Advantages to patient. Niffler benefits from significantly decreased stress and increased speed, both in the short term (namely, short, mostly hands-off examination, and low-stress blood draw), and in the longer term (that is, his course of transdermal medication, and the single-visit diagnosis).
Advantages to client. Niffler’s owner only needs one short visit to the vet and doesn’t need to wait for test results. The practice group’s subscription service allows frank and open discussion of the price of options.
Advantages to vet. Things are faster, things are easier, things are cheaper. However, there are also logistical benefits: the practice only needs one testing lab, despite its many branch surgeries; data from home and from the practice’s instruments is automatically recorded; subscription business models lead to many fewer unpaid bills and a more dependable income.
Maybe, compared to the white floors and holograms of the “Laws of Physics Scenario”, these advantages sound inconsequential. But adding just these benefits together creates a world where vets can provide better care for animals. A world in which we’re less stressed and rushed, and better paid and appreciated – achieving at least three of the six ambitions the profession fed into the Vet Futures investigation run by the RCVS and BVA.

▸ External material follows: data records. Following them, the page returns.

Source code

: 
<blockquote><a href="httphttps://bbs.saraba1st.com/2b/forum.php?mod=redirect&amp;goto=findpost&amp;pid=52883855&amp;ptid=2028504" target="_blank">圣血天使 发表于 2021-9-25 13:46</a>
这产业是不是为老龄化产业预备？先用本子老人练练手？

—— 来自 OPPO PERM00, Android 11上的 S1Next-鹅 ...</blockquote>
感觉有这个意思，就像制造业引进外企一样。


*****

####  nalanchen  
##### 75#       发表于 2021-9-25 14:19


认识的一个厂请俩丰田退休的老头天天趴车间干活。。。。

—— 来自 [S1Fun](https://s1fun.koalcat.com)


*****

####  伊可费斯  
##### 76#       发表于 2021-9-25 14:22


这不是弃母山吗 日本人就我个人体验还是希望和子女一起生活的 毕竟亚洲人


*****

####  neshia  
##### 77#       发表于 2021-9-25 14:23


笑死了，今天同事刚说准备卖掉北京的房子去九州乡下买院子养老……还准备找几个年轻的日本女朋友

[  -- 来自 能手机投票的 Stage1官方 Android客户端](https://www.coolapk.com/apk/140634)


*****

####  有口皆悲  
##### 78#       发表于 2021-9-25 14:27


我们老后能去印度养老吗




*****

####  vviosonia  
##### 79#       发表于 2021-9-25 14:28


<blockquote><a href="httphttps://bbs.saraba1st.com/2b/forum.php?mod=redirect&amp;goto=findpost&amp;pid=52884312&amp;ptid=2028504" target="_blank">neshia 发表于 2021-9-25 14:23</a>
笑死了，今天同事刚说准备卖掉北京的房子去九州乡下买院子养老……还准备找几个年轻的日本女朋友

So, how can practices get ready to make their future as new ideas and technologies come along? Innovation consultants and futurists spout a lot of general platitudes, such as “stay hungry” and “follow the customer”, but here are three more concrete recommendations that might help vets:
Get a great internet connection. A lot of the future is going to be data driven, and accessed at point of care. If your practice wifi is slow or unreliable, you’re going to be left out. Get it fixed, pronto.
Ask for beta testers. A total of 90% of your clients want a traditional approach to animal medicine. That means 10% will, if you ask them, accept a degree of risk in exchange for being at the cutting edge of the veterinary industry. Beta testers are invaluable, so be open and honest: What are you testing? What are they risking? Why should they join in?
Be ready to pool resources – nearby practices are not your mortal enemy. Being open and ready (you have made contact and had the discussions) to pool resources (for example, money, space or time) allows both practices to access futures that would be closed to them otherwise. You can still compete, just compete at a higher level.
Others include “make friends with the VDS”, “understand before you invest”, “hire a tech-y vet or nurse”, and “don’t underestimate the flexibility of the British public”, but you can figure those out for yourselves.
A lot of figuring out will be required – more than ever before in our industry’s history – and risks are involved. But the potential benefits to animal health, to the client, and to us as professionals are enormous. Good luck out there, and remember: the future’s what we make it.